A way for online companies to change or implement a return process is to hire a third-party company. A third party provider would allow for a better understanding of the return process requirements and whether a new return process could help the business grow. A provider could customize the return process so it is tailored towards what the online retainer wants. In addition, it could be integrated with the retailer’s web site, so the customer can easily see how to return an item if necessary.

Managing returns across boarders is also important. The following is a list of questions for companies to consider when managing their cross-boarder returns process:

• How long will customers have to wait for a refund or replacement item?
• How can customers track items in the system?
• How can you monitor the rate of returns by the market?
• How can you manage stock re-integration?



Supply Chain Conundrum: In or Out of China

As China has raised their labor costs more than 20%. Many US companies start to reevaluate their sourcing and manufacturing in China. Like stay in China, return manufacturing to some U.S. states that still known for lower cost labor, or find out new labor sources such as Vietnam, Cambodia and South America.

But there are still some good effects on raising supply chain operations and costs. Rising Chinese wages means an increase in standard of living for the largest potential market on the planet, which consists of nearly 1 billion employed consumers. Many of those potential consumers are beginning to see a pay increase that allows for disposable income that can now be spent on products and services that would have been unaffordable even a decade ago. This new realization coupled with a similar increase in labor costs across the rest of Asia is causing companies to reconsider their strategy in China and its mostly untapped market potential.

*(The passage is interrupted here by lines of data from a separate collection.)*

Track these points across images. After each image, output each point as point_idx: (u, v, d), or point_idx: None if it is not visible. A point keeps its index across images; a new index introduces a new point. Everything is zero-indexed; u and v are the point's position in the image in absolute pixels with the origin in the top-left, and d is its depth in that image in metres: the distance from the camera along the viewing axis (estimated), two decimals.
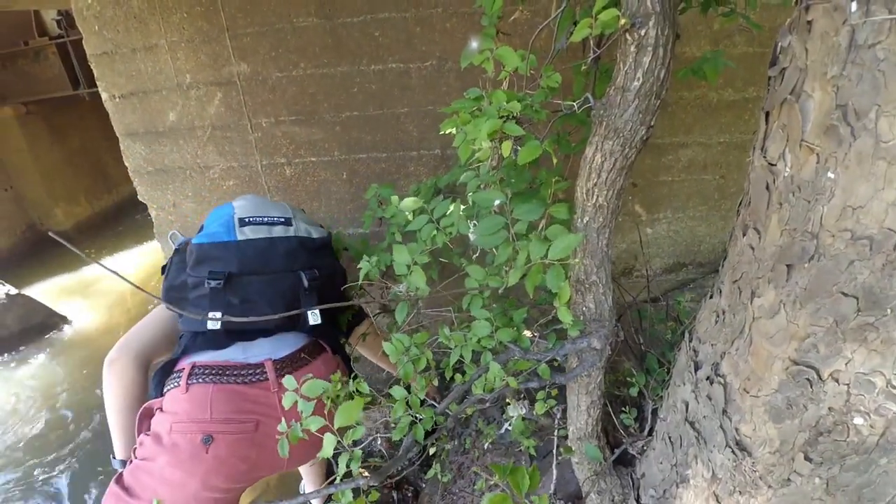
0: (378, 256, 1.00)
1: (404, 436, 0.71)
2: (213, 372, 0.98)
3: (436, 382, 0.92)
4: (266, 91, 1.73)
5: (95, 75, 1.87)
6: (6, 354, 3.24)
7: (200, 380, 0.97)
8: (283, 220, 1.11)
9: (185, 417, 0.95)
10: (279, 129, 1.77)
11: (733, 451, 0.55)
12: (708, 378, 0.60)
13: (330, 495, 0.74)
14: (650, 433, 1.04)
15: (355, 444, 0.73)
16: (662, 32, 0.60)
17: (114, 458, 1.10)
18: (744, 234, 0.54)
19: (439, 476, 1.26)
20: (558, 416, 1.29)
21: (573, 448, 1.05)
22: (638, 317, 1.31)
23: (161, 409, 1.00)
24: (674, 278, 2.02)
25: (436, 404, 0.83)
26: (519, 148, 0.65)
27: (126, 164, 1.96)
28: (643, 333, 1.18)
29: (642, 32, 0.60)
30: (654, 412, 1.03)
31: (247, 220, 1.07)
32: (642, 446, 1.04)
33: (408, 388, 0.82)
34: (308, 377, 0.80)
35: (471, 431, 1.90)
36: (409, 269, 0.78)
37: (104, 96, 1.89)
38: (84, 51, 1.84)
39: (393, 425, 0.77)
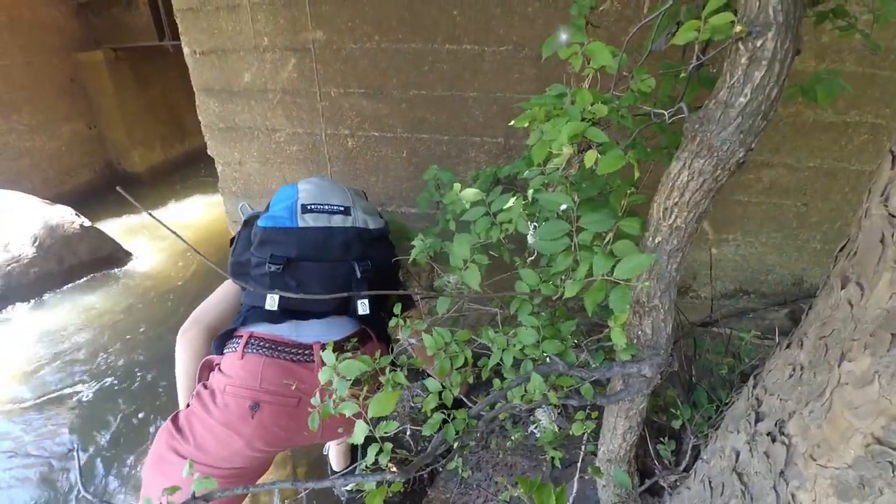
0: (431, 240, 0.99)
1: (434, 432, 0.69)
2: (267, 345, 1.06)
3: (470, 380, 0.90)
4: (338, 61, 1.73)
5: (180, 30, 1.93)
6: (75, 280, 3.52)
7: (255, 350, 1.06)
8: (342, 209, 1.16)
9: (238, 382, 1.03)
10: (347, 101, 1.77)
11: None
12: (769, 434, 0.54)
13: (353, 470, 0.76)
14: (686, 469, 0.98)
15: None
16: (782, 46, 0.53)
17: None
18: (842, 287, 0.48)
19: (460, 471, 1.25)
20: (587, 432, 1.24)
21: (602, 470, 1.01)
22: (693, 344, 1.23)
23: (220, 368, 1.09)
24: (732, 304, 1.89)
25: (469, 404, 0.81)
26: (599, 155, 0.60)
27: (199, 118, 2.04)
28: (695, 362, 1.11)
29: (758, 43, 0.53)
30: (695, 449, 0.97)
31: (309, 207, 1.13)
32: (675, 481, 0.99)
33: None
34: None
35: (494, 427, 1.89)
36: (466, 264, 0.75)
37: (186, 51, 1.96)
38: (171, 4, 1.90)
39: (422, 418, 0.75)
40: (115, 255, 3.67)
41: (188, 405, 1.10)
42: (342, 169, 1.90)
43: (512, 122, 1.01)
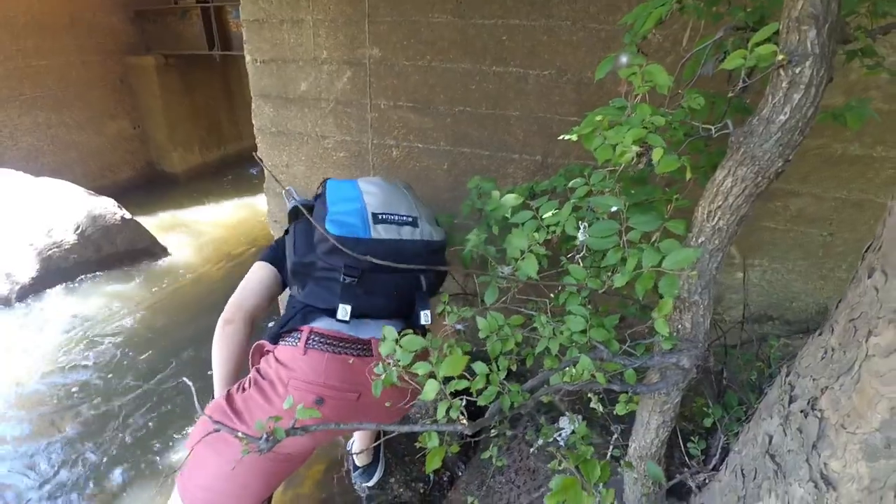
0: (484, 236, 1.07)
1: (490, 402, 0.77)
2: (328, 342, 1.12)
3: (514, 367, 0.97)
4: (391, 76, 1.86)
5: (244, 38, 2.09)
6: (110, 269, 3.68)
7: (317, 346, 1.11)
8: (410, 219, 1.18)
9: (302, 377, 1.08)
10: (395, 113, 1.90)
11: (816, 485, 0.56)
12: (802, 411, 0.61)
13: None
14: (714, 469, 1.03)
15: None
16: (817, 73, 0.61)
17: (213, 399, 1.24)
18: (869, 276, 0.55)
19: (494, 459, 1.30)
20: (616, 434, 1.29)
21: (633, 465, 1.06)
22: (724, 352, 1.29)
23: (277, 359, 1.13)
24: (756, 329, 1.93)
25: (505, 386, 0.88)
26: (654, 159, 0.69)
27: (253, 121, 2.18)
28: (726, 367, 1.16)
29: (797, 70, 0.62)
30: (724, 450, 1.02)
31: (380, 217, 1.14)
32: (704, 479, 1.04)
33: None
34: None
35: (517, 433, 1.93)
36: (523, 254, 0.84)
37: (248, 59, 2.11)
38: (224, 16, 2.07)
39: (474, 395, 0.83)
40: (150, 249, 3.83)
41: (242, 389, 1.14)
42: (385, 176, 2.01)
43: (562, 136, 1.10)
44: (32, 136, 4.63)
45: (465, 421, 0.69)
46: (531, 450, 1.81)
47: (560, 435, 1.86)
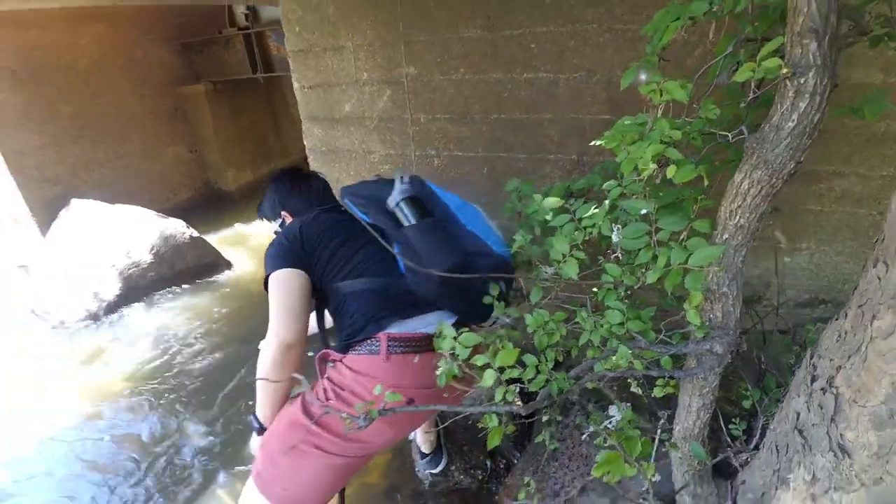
0: (530, 236, 1.18)
1: (540, 388, 0.87)
2: (407, 344, 1.18)
3: (560, 358, 1.07)
4: (428, 91, 1.99)
5: (291, 67, 2.27)
6: (183, 284, 4.03)
7: (398, 351, 1.17)
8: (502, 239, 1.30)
9: (391, 382, 1.13)
10: (434, 125, 2.02)
11: (835, 454, 0.63)
12: (822, 389, 0.67)
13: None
14: (755, 448, 1.09)
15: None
16: (820, 82, 0.68)
17: (255, 417, 1.30)
18: (874, 266, 0.61)
19: (547, 443, 1.40)
20: (663, 419, 1.36)
21: (677, 445, 1.14)
22: (762, 339, 1.33)
23: (352, 369, 1.19)
24: (808, 313, 1.92)
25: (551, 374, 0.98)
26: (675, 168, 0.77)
27: (305, 142, 2.36)
28: (765, 353, 1.21)
29: (802, 81, 0.69)
30: (764, 428, 1.07)
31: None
32: (746, 458, 1.10)
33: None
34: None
35: (569, 423, 2.02)
36: (565, 257, 0.93)
37: (296, 85, 2.30)
38: (264, 42, 2.25)
39: (525, 384, 0.93)
40: (216, 263, 4.17)
41: (320, 403, 1.18)
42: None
43: (593, 142, 1.19)
44: (104, 168, 5.10)
45: (519, 402, 0.80)
46: (583, 437, 1.90)
47: (610, 423, 1.93)
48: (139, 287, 3.86)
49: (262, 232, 5.07)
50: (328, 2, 2.04)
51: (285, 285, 1.23)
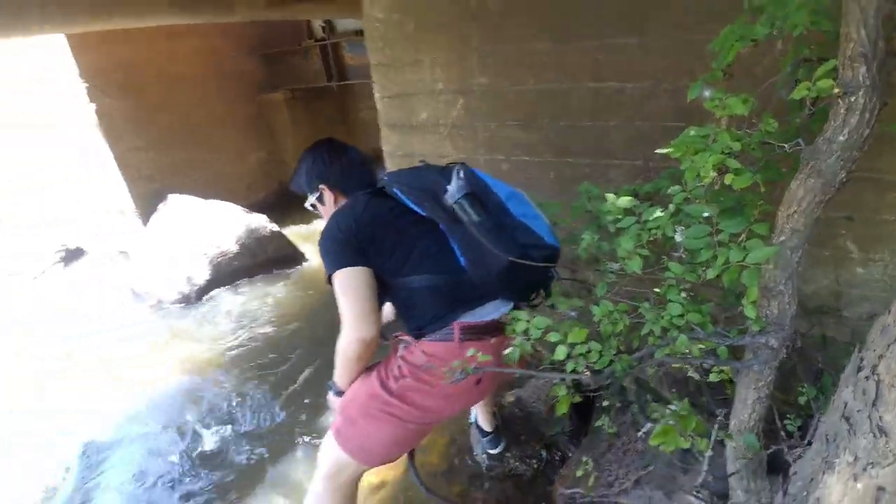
0: (597, 236, 1.28)
1: (604, 367, 0.99)
2: (476, 331, 1.29)
3: (622, 349, 1.17)
4: (498, 100, 2.13)
5: (373, 79, 2.49)
6: (262, 273, 4.44)
7: (469, 337, 1.28)
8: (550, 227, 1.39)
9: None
10: (503, 132, 2.16)
11: (874, 435, 0.71)
12: (866, 377, 0.75)
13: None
14: (809, 443, 1.15)
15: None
16: (869, 101, 0.76)
17: (333, 383, 1.46)
18: None
19: (606, 427, 1.50)
20: (720, 416, 1.42)
21: (732, 436, 1.21)
22: (822, 341, 1.37)
23: (426, 353, 1.32)
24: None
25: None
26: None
27: (383, 147, 2.58)
28: (824, 355, 1.25)
29: (852, 99, 0.77)
30: (818, 424, 1.13)
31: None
32: (799, 454, 1.16)
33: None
34: None
35: (626, 419, 2.08)
36: (630, 254, 1.05)
37: (377, 96, 2.52)
38: (338, 51, 2.47)
39: (589, 365, 1.05)
40: (292, 256, 4.55)
41: (394, 378, 1.35)
42: None
43: (658, 150, 1.28)
44: (195, 168, 5.69)
45: (587, 373, 0.92)
46: (639, 433, 1.97)
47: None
48: (225, 274, 4.29)
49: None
50: (408, 20, 2.23)
51: (352, 285, 1.26)
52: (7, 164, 5.59)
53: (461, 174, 1.30)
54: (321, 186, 1.46)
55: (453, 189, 1.28)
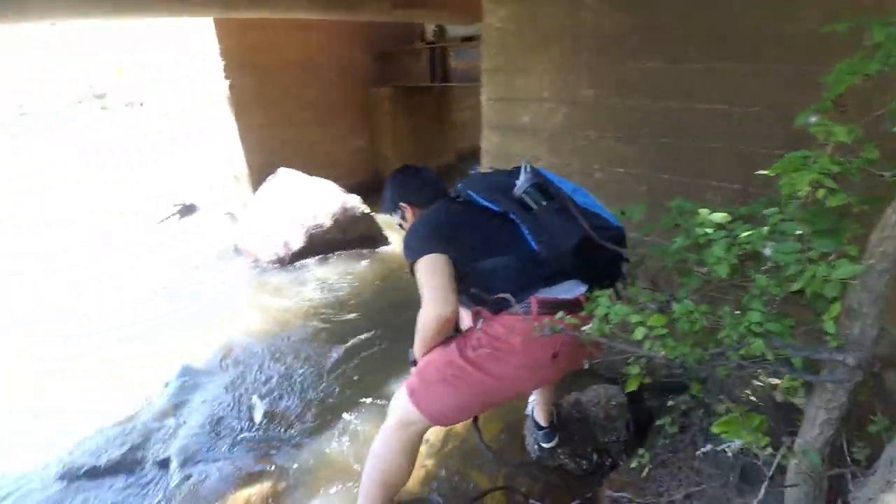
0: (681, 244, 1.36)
1: (675, 357, 1.08)
2: (553, 307, 1.35)
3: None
4: (602, 112, 2.24)
5: (483, 83, 2.69)
6: (349, 249, 4.82)
7: (548, 312, 1.33)
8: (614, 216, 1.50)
9: (539, 339, 1.29)
10: (602, 143, 2.27)
11: None
12: None
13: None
14: (875, 472, 1.16)
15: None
16: None
17: (411, 351, 1.61)
18: None
19: (667, 427, 1.56)
20: (788, 442, 1.43)
21: (795, 453, 1.25)
22: None
23: (505, 326, 1.41)
24: None
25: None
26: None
27: (482, 146, 2.77)
28: None
29: None
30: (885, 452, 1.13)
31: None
32: (863, 483, 1.17)
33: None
34: None
35: (685, 439, 2.10)
36: (720, 260, 1.13)
37: (483, 98, 2.71)
38: (445, 54, 2.66)
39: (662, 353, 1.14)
40: (378, 237, 4.90)
41: (472, 348, 1.45)
42: None
43: (759, 171, 1.34)
44: (304, 147, 6.29)
45: (663, 353, 1.02)
46: (697, 452, 1.98)
47: (729, 445, 1.98)
48: (317, 245, 4.73)
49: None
50: (525, 32, 2.40)
51: (435, 267, 1.39)
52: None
53: (527, 169, 1.45)
54: (402, 205, 1.68)
55: (521, 182, 1.44)
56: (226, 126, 5.86)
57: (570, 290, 1.46)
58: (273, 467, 2.48)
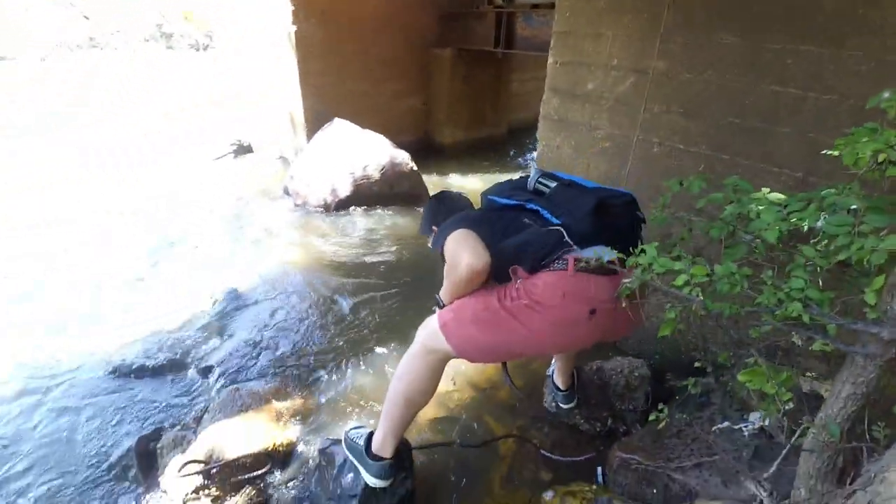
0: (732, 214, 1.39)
1: (712, 309, 1.13)
2: (591, 267, 1.42)
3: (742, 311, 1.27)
4: (670, 85, 2.21)
5: (551, 45, 2.68)
6: (393, 205, 4.96)
7: (583, 269, 1.42)
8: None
9: (577, 292, 1.42)
10: (665, 116, 2.24)
11: None
12: None
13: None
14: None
15: None
16: None
17: (438, 297, 1.71)
18: None
19: (690, 388, 1.61)
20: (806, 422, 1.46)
21: (815, 425, 1.28)
22: None
23: (545, 282, 1.45)
24: None
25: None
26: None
27: (541, 109, 2.78)
28: None
29: None
30: None
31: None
32: (876, 459, 1.20)
33: None
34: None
35: (703, 416, 2.14)
36: (769, 226, 1.16)
37: (550, 61, 2.70)
38: (512, 20, 2.62)
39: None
40: (423, 196, 5.01)
41: (511, 298, 1.50)
42: (639, 167, 2.39)
43: (824, 152, 1.33)
44: (361, 100, 6.37)
45: (700, 297, 1.08)
46: (714, 428, 2.03)
47: (746, 426, 2.02)
48: (363, 196, 4.87)
49: (460, 184, 5.86)
50: None
51: (465, 234, 1.51)
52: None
53: (534, 167, 1.71)
54: (434, 228, 1.79)
55: (531, 176, 1.66)
56: (287, 72, 6.00)
57: (603, 253, 1.49)
58: (303, 388, 2.69)
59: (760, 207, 1.42)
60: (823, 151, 1.37)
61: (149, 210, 5.08)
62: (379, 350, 2.96)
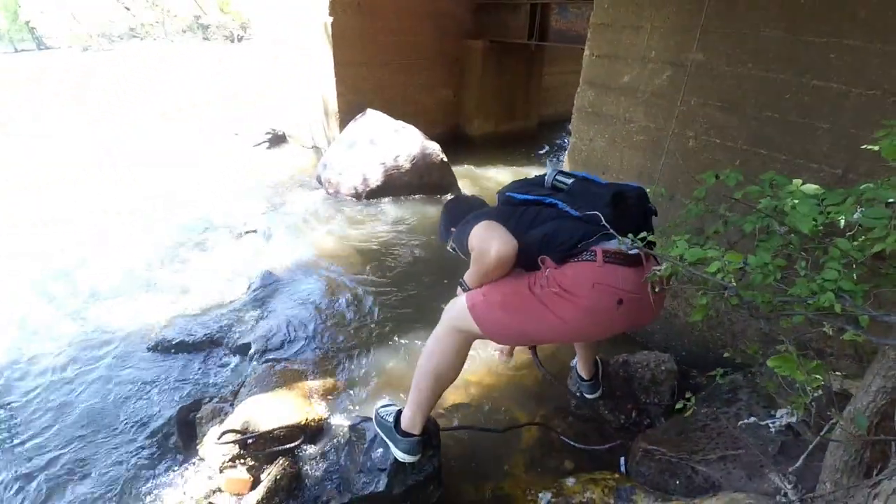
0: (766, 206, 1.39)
1: (745, 297, 1.15)
2: (616, 256, 1.45)
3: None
4: (708, 78, 2.19)
5: (588, 37, 2.68)
6: (422, 194, 5.05)
7: (611, 261, 1.45)
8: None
9: (607, 283, 1.44)
10: (702, 110, 2.23)
11: None
12: None
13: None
14: None
15: None
16: None
17: (463, 280, 1.72)
18: None
19: (718, 378, 1.62)
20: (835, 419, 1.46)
21: (844, 418, 1.29)
22: None
23: (574, 272, 1.47)
24: None
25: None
26: None
27: (575, 101, 2.78)
28: None
29: None
30: None
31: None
32: None
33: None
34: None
35: (728, 411, 2.14)
36: (805, 217, 1.16)
37: (586, 52, 2.70)
38: (547, 12, 2.62)
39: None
40: (451, 187, 5.08)
41: (540, 287, 1.52)
42: (673, 162, 2.38)
43: (864, 146, 1.33)
44: (393, 91, 6.45)
45: (733, 283, 1.10)
46: (740, 423, 2.03)
47: (773, 422, 2.01)
48: (394, 185, 4.96)
49: (488, 175, 5.90)
50: None
51: (492, 225, 1.54)
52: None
53: (549, 167, 1.80)
54: (452, 230, 1.82)
55: (548, 174, 1.71)
56: (322, 62, 6.12)
57: (628, 245, 1.51)
58: (334, 367, 2.80)
59: (796, 201, 1.43)
60: (864, 146, 1.36)
61: (190, 196, 5.30)
62: (406, 334, 3.04)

The companies need to weigh the potential benefits of staying in China, moving somewhere else or repatriating some of those positions to the U.S. Obviously, managing supply chain risk is more easily done when operations are firmly planted on home soil, but time will tell whether convenience and a narrowing wage gap will send these positions back to the U.S

The increasing popularity of technology in supply chain such as transportation management software and warehouse management software buffered some of the added costs within today’s supply chain. They upgraded the supply chain with smoother operations and lowered costs. And business start to rely on technology to lessen financial strain.